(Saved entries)

····················

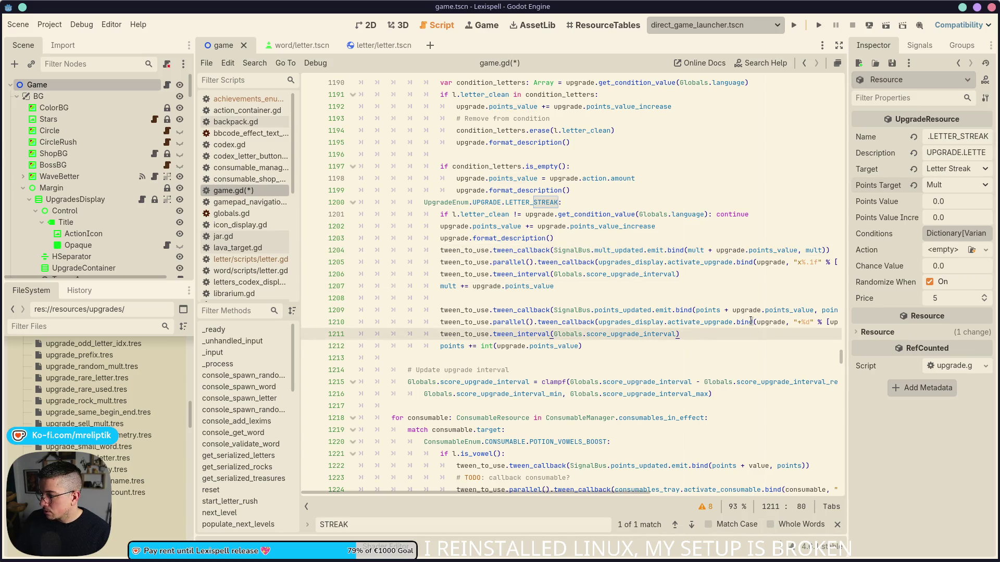
left_click(732, 311)
key("ctrl+shift+k")
key("ctrl+shift+k")
key("ctrl+shift+k")
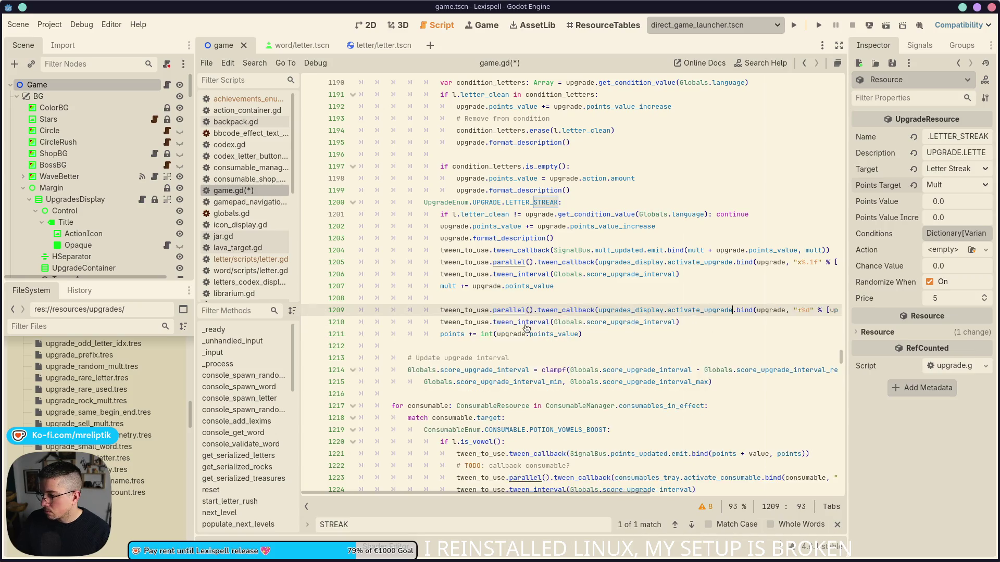
left_click(469, 294)
key("ctrl+shift+k")
key("ctrl+shift+k")
key("ctrl+s")
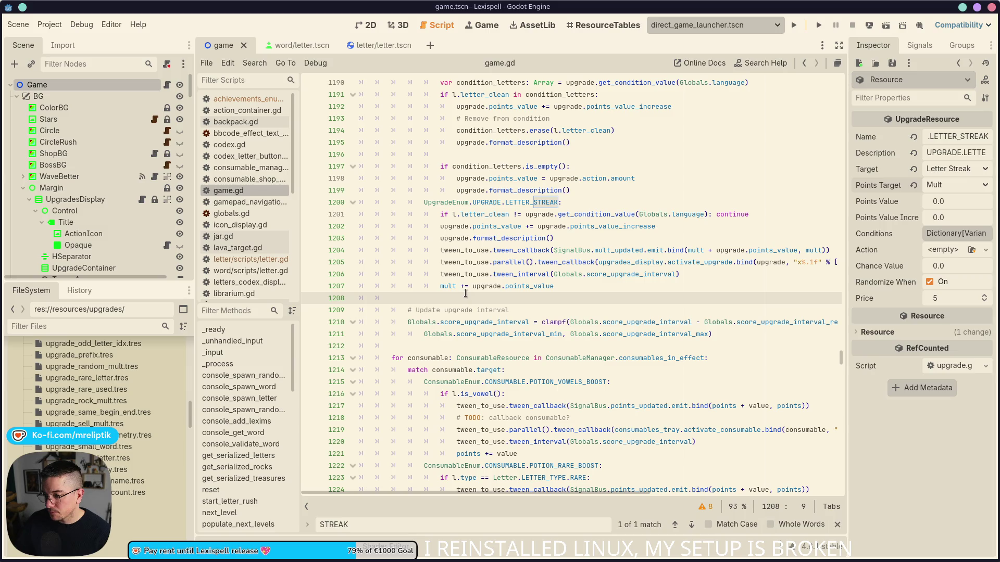
- Review the LETTER_STREAK case and every use of points_value in the current script
left_click(572, 289)
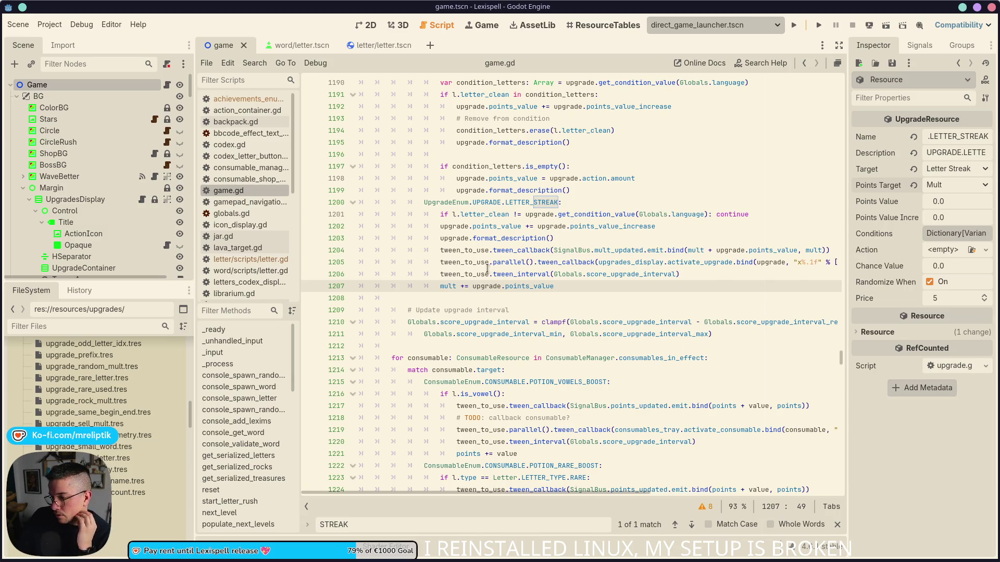
double_click(537, 286)
left_click(513, 204)
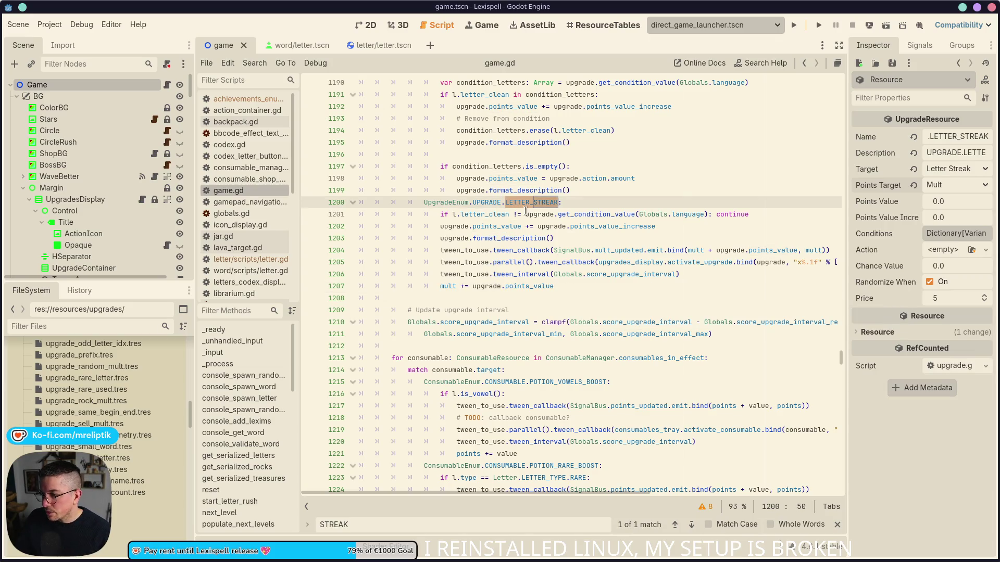
left_click(538, 214)
double_click(540, 202)
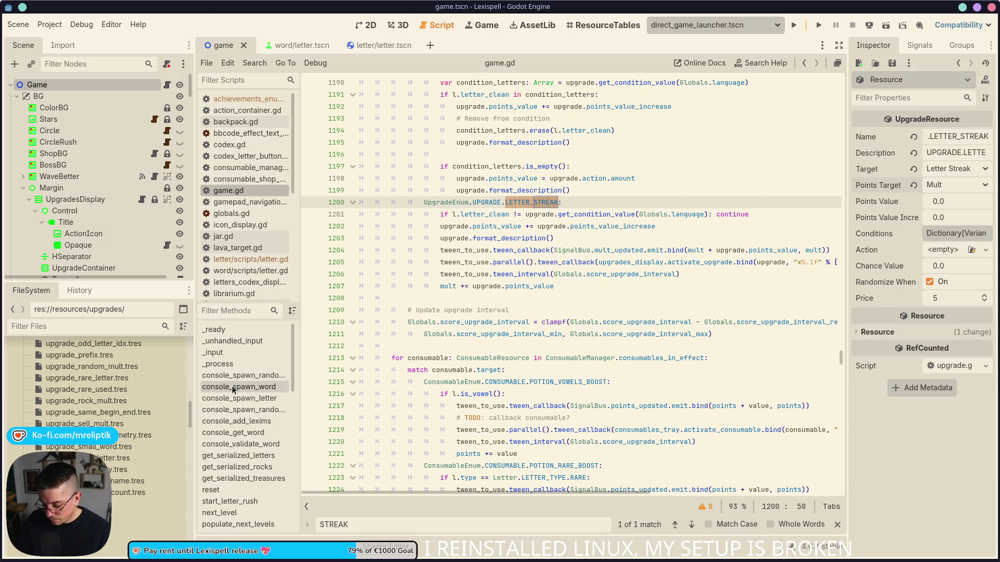
- Open upgrade.gd through the script quick search after a scene search for 'upgrade' finds nothing
key("ctrl+shift+o")
type("upgrade")
key("Escape")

····················

> [YOUR GOAL]: Extract all lines from the data in which "script" is found.

> [ANSWER TO THIS PROBLEM]:
- Review the LETTER_STREAK case and every use of points_value in the current script
- Open upgrade.gd through the script quick search after a scene search for 'upgrade' finds nothing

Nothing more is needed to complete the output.